Wednesday, March 26, 2008

SUSIE GHARIB: A big spike in energy prices today. In New York trading, May crude futures jumped $4.68 or 4.6 percent to settle at $105.90 a barrel and gasoline futures rose more than 2 percent. The rally came after a government report showing that gasoline inventories fell much more than expected last week, even though oil supplies held steady. As Scott Gurvey reports, consumers can expect to pay more at the pump.

SCOTT GURVEY, NIGHTLY BUSINESS REPORT CORRESPONDENT: A larger-than- expected decline in gasoline inventories led to record prices for gasoline futures contracts today. That's a bad omen for the summer driving season which officially begins on Memorial Day. The government reported that gasoline inventories fell by 3.3 million barrels in the last week, three times the expected decline. Analysts blame poor refinery utilization for the shortfall. Domestic refiners ran their plants at 82.2 percent of capacity according to today's report. That's the worst showing since October of 2005, when many plants were closed due to hurricane damage. Trader Mark Solazzo says he thinks this trend will continue in the near term and that will keep prices from falling.

MARK SOLAZZO, M. SOLAZZO TRADING COMPANY: I believe you're going to see higher gasoline prices over all. That seems to be what the market wants to do. But eventually the supply and demand will win out and prices should come off if people drive less.

GURVEY: There is evidence that people are driving less. Gasoline consumption over the last month was down 0.3 of 1 percent from a year ago. But lower gasoline demand is not leading to lower gas prices. The most recent government survey showed gasoline prices at the pump at $3.26 a gallon. Analysts say that's because the combination of lower demand and high crude oil prices is cutting into the refiners' profit margins. That leaves the refiners with little incentive to step up production. One thing that would lead to lower gas prices according to oil and gas analyst Fadel Gheit, would be a recession.

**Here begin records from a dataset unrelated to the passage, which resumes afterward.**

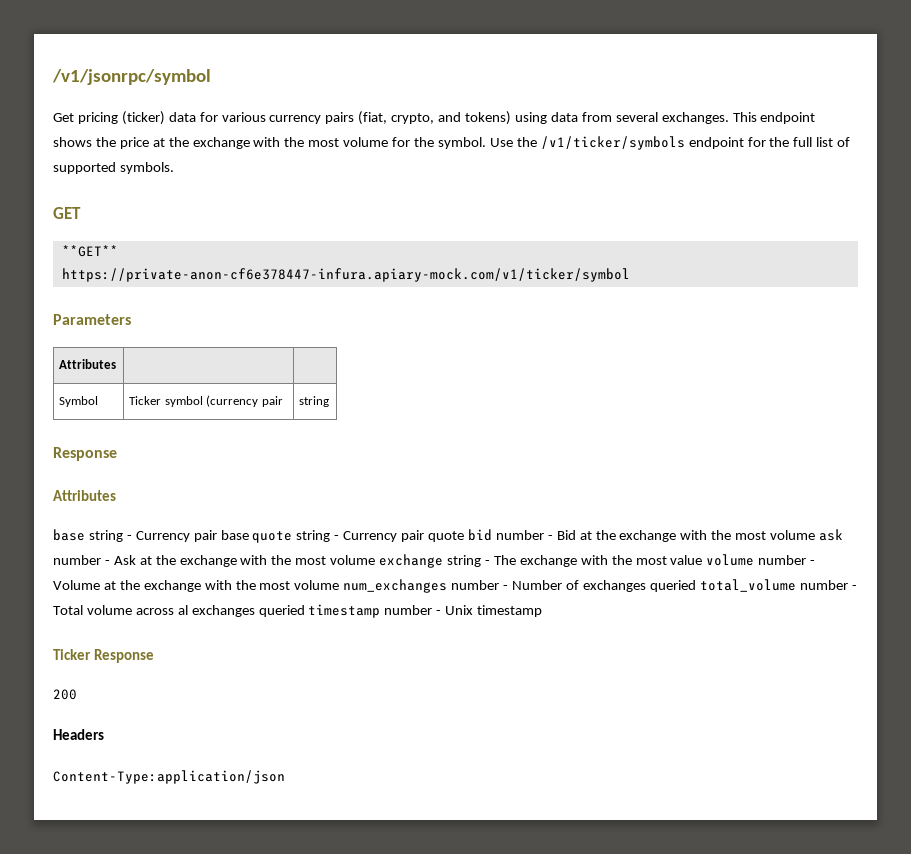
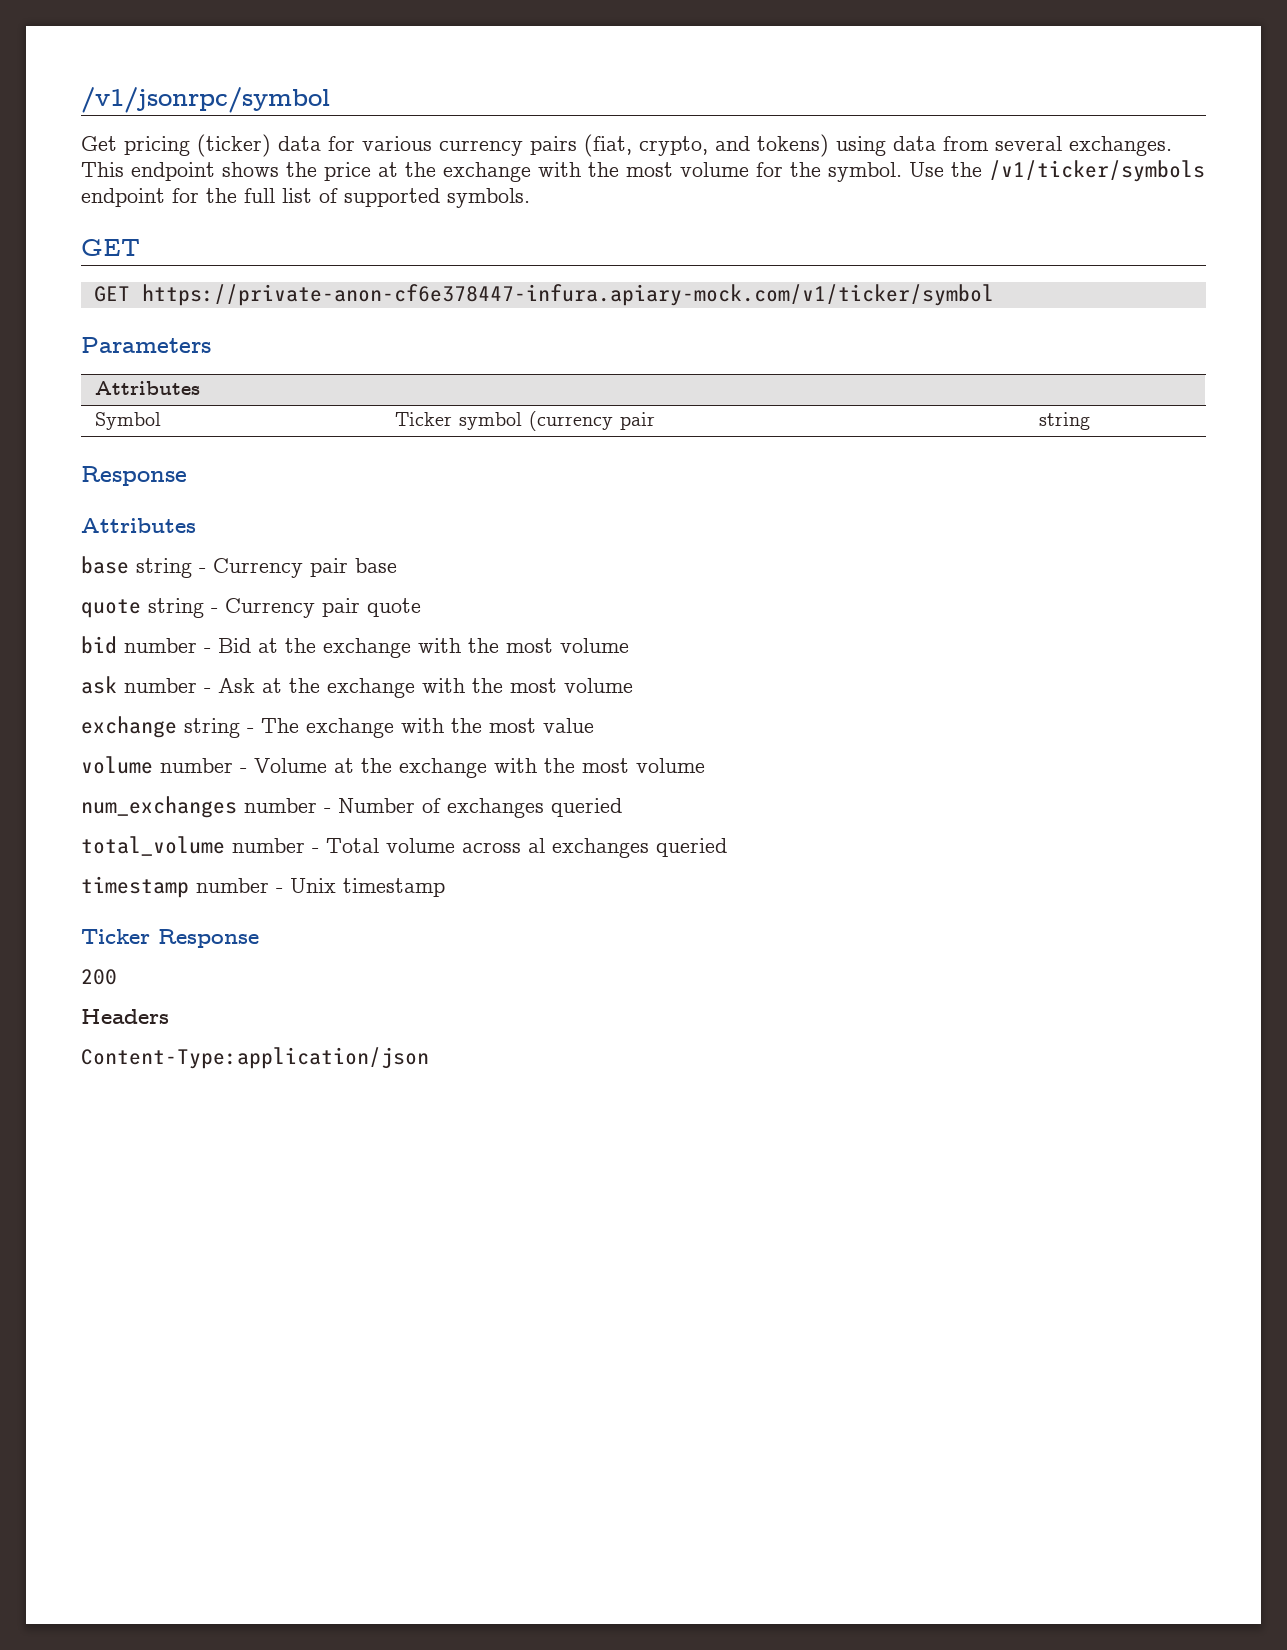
[61,245,118,257] **GET** // -> [93,286,130,302] GET
(249, 535) none -> (397, 565) //
(465, 536) none -> (421, 607) //
(816, 535) none -> (629, 645) //
(376, 560) none -> (633, 685) //
(703, 560) none -> (594, 725) //
(340, 585) none -> (705, 765) //
(696, 586) none -> (622, 807) //
(305, 611) none -> (727, 847) //

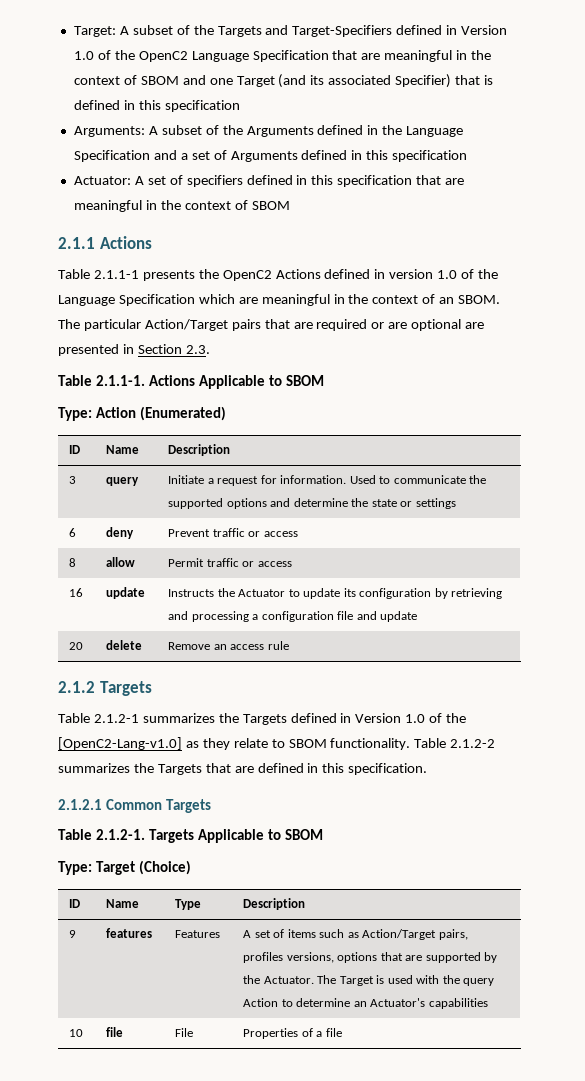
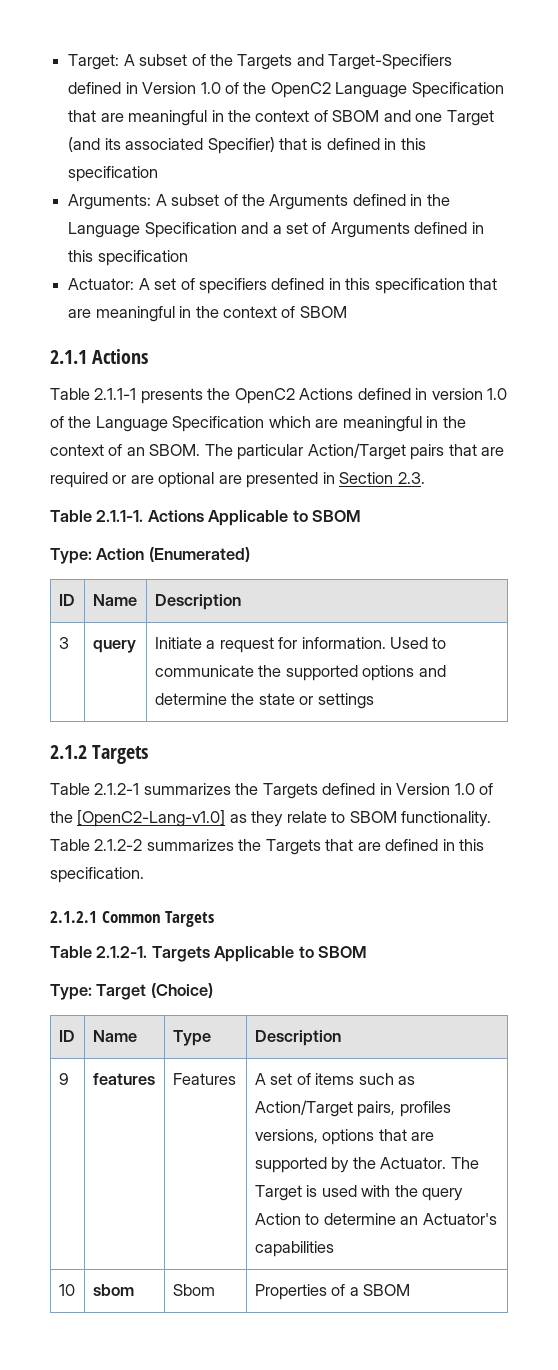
[69,528,77,537] [106,527,135,539] [168,528,298,537] [69,558,77,567] [106,557,136,567] [168,558,292,567] [69,588,84,597] [106,587,146,599] [168,588,503,599] [168,611,418,622] [69,642,84,650] [106,640,143,650] [168,641,289,650] // 6 | deny | Prevent traffic or access // 8 | allow | Permit traffic or access // 16 | update | Instructs the Actuator to update its configuration by retrieving and processing a configuration file and update // 20 | delete | Remove an access rule -> (374, 701) none
[106,1027,124,1037] [175,1028,194,1037] file | File -> [92,1284,134,1296] [172,1284,215,1296] sbom | Sbom
[325,1028,342,1037] file -> [363,1284,411,1296] SBOM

FADEL GHEIT, OIL & GAS ANALYST, OPPENHEIMER & CO.: If we have a recession, if we're not in one already, demand will continue to get weaker. There is a straight line correlation between demand for gasoline and economic growth. If we don't have economic growth, demand for gasoline will definitely come down.

GURVEY: Valero Energy, the nation's largest refinery, admitted this week it has cut production due to low margins. Today, the company said the cuts could be reversed if margins improve. Scott Gurvey, NIGHTLY BUSINESS REPORT, New York.